PASSAGE:

-- begin --

1
votes

I have 2.2M line geometries (roads) in one table and 1500 line geometries (coast lines) in another. Both tables have a spatial index. I need to find the endpoints of roads which are within a certain distance from the coast and store the point geometry along with the distance. Current solution, which seems ineffecient, and takes many many hours to complete on a very fast machine;

CREATE TEMP TABLE with start and end points of the road geometries within distance, using ST_STARTPOINT, ST_ENDPOINT and ST_DWITHIN. CREATE SPATIAL INDEXES for both geometry columns in the temp table.

Do two INSERT INTO operations, one for startpoints and one for endpoints; SELECT geometry and distance, using ST_DISTANCE from point to coastline and a WHERE ST_DWITHIN to only consider points within the chosen distance.

Code looks something along these lines:

create temp table roadpoints_temp as select st_startpoint(road.geom) as geomstart, st_endpoint(road.geom) as geomend from 
    coastline_table coast, roadline_table road where st_dwithin(road.geom, coast.geom, 100);

create index on roadpoints_temp (geomstart);

create index on roadpoints_temp (geomend);

create table roadcoast_points as select roadpoints_temp.geomstart as geom, round(cast(st_distance(roadpoints_temp.geomstart,kyst.geom) as numeric),2) as dist 
    from roadpoints_temp, coastline_table coast where st_dwithin(roadpoints_temp.geomstart, coast.geom, 100);

insert into roadcoast_points select roadpoints_temp.geomend as geom, round(cast(st_distance(roadpoints_temp.geomend,kyst.geom) as numeric),2) as dist 
    from roadpoints_temp, coastline_table coast where st_dwithin(roadpoints_temp.geomend, coast.geom, 100);

drop table roadpoints_temp;

All comments and suggestions welcome :-)

-- end --

EXERCISE SET:
A: Copy out the question about road endpoints near the coastline, starting with "I have 2.2M" and going on through "the temp table.".
B: Write what comes next in the question about road endpoints near the coastline, picking up after its final sentence.

RECORDS SUPPLIED:
-- begin --

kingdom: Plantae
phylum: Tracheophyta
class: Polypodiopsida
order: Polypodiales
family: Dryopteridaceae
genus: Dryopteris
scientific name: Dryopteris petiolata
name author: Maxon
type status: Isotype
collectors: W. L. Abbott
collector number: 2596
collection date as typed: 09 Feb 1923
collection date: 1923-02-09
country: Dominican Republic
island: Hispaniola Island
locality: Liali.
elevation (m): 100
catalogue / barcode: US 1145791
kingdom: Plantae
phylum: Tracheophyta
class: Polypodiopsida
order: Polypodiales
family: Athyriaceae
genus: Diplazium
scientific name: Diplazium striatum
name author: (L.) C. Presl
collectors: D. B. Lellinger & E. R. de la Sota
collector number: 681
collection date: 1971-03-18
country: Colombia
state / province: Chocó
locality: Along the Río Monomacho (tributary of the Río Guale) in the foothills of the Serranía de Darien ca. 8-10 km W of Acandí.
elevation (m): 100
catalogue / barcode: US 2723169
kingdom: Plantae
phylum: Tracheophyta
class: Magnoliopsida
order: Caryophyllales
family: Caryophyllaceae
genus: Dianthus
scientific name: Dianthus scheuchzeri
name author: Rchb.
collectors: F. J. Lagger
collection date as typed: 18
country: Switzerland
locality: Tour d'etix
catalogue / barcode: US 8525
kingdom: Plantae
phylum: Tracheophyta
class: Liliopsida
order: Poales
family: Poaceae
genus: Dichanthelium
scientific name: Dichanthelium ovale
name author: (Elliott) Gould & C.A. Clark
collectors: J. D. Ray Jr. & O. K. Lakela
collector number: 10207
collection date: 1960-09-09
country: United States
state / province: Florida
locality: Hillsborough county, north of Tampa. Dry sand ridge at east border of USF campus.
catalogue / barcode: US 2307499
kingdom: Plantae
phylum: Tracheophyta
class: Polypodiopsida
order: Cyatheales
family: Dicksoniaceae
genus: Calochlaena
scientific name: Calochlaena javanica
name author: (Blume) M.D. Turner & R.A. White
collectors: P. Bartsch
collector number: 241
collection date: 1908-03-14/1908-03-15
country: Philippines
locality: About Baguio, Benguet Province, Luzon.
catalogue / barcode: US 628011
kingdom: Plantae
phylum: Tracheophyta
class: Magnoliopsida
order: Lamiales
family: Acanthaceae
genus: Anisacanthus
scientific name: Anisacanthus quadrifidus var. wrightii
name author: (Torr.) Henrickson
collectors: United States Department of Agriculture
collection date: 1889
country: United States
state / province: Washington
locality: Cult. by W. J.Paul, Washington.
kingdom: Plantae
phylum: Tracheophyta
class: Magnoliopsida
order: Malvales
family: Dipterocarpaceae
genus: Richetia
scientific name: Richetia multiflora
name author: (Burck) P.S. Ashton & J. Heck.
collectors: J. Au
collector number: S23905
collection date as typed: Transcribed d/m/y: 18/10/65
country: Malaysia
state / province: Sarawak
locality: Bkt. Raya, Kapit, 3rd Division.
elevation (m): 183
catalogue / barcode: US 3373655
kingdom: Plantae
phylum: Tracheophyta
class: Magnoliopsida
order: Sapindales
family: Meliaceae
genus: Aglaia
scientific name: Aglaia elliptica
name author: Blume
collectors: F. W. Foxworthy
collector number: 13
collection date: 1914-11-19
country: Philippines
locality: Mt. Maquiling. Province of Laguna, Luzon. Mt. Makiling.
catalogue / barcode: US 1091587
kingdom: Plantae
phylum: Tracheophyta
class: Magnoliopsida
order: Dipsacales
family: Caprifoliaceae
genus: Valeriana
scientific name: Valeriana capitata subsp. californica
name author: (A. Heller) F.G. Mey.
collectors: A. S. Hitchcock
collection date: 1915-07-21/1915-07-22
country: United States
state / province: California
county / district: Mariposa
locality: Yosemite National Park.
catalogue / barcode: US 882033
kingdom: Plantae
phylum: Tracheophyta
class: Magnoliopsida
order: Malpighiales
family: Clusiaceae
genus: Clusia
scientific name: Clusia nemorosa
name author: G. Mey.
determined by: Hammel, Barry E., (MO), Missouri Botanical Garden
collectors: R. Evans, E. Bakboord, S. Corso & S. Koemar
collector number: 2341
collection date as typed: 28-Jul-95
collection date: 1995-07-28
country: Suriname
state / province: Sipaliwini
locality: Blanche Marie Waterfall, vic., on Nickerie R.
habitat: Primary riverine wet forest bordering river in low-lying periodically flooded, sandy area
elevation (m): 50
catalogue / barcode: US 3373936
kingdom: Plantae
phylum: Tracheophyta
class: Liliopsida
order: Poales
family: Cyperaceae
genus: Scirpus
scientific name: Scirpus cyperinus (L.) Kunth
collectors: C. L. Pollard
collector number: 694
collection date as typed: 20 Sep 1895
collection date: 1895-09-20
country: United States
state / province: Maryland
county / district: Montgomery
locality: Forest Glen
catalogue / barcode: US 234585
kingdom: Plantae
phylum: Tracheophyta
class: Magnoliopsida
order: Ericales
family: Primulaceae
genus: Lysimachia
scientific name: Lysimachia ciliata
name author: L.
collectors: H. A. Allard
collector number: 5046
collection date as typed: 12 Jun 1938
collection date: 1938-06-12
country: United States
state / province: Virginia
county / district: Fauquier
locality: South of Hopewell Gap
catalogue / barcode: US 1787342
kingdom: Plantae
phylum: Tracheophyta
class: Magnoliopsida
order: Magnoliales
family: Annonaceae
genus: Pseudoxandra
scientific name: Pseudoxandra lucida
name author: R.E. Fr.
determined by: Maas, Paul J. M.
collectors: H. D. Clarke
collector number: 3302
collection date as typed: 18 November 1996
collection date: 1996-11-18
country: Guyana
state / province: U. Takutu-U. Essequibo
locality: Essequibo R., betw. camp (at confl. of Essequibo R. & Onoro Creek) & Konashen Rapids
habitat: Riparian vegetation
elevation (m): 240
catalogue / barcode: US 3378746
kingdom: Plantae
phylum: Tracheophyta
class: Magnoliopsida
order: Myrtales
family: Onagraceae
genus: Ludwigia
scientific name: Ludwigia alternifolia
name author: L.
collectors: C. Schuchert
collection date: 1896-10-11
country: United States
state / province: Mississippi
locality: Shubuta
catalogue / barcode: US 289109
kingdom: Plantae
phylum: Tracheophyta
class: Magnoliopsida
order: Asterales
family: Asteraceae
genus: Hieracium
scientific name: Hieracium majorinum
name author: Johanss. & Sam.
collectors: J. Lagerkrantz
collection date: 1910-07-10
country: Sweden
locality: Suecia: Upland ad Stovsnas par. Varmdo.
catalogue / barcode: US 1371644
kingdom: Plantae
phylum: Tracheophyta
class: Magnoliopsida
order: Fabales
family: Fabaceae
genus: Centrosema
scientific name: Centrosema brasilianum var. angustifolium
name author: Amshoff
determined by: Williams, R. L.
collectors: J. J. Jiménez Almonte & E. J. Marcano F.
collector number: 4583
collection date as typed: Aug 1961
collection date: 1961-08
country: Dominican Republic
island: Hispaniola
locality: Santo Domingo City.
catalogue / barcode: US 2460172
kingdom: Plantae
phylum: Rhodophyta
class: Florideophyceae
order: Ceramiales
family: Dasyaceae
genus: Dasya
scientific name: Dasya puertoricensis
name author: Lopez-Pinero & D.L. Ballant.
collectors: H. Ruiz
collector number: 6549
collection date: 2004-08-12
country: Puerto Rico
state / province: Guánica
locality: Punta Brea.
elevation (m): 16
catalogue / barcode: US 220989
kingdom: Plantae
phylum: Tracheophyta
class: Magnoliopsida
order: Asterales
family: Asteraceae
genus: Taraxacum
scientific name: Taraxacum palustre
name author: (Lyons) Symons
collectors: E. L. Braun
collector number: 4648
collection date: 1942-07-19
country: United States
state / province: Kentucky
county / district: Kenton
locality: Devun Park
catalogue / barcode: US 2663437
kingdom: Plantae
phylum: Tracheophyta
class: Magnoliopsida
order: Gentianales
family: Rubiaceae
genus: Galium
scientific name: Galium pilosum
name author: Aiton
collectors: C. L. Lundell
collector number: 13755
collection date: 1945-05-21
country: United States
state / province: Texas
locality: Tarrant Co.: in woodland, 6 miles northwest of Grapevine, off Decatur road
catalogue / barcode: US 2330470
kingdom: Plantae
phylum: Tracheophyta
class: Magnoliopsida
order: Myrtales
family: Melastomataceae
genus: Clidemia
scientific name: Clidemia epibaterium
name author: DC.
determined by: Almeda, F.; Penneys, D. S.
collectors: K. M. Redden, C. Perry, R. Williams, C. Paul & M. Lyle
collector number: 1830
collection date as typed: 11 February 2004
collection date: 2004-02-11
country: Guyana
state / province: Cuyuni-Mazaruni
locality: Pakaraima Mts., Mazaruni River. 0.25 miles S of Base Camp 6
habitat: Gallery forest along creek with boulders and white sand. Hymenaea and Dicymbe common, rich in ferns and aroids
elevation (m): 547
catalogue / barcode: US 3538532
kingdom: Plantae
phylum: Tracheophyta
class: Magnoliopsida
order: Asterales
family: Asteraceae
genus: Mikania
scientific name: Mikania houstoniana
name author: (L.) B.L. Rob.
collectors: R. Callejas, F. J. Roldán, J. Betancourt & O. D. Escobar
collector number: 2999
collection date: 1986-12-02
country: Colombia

-- end --

FINAL ANSWERS:
A:
I have 2.2M line geometries (roads) in one table and 1500 line geometries (coast lines) in another. Both tables have a spatial index. I need to find the endpoints of roads which are within a certain distance from the coast and store the point geometry along with the distance. Current solution, which seems ineffecient, and takes many many hours to complete on a very fast machine;

CREATE TEMP TABLE with start and end points of the road geometries within distance, using ST_STARTPOINT, ST_ENDPOINT and ST_DWITHIN. CREATE SPATIAL INDEXES for both geometry columns in the temp table.

B:
1
Try adding USING gist for the indexes? postgresql.org/docs/9.3/interactive/sql-createindex.htmljoop
I tried your code with some test data but had no performance problems. Do you have very complex geometries? (with many vertices). Maybe can you provide a sample from your data?Tom-db
I have tried explicitly using gist, but this did not affect performance - the creation of the temp table seems to take up the bulk of the processing time.BobJohnson
The longest coast line is 1000+ km and is made up of 190.000 vertices. I will look into st_segmentize to see if that has an effect on the speed.BobJohnson

1 Answers

0
votes

You need to effectively utilize your indexes. It seems that fastest plan would be to find for each coast all the roads that are within distance of it. Doing two rechecks separately means you lose connection of closest coastline to the road and need to re-find this pair again and again.

You need to check your execution plan using EXPLAIN to have a Seq Scan on coastline table and GiST index scan on road table.

select road.* 
from coastline_table coast, roadline_table road
where 
    ST_DWithin(coast.geom, road.geom, 100) -- indexed query    
    and -- non-indexed recheck
    (
        ST_DWithin(ST_StartPoint(road.geom), coast.geom, 100)
        or ST_DWithin(ST_EndPoint(road.geom), coast.geom, 100)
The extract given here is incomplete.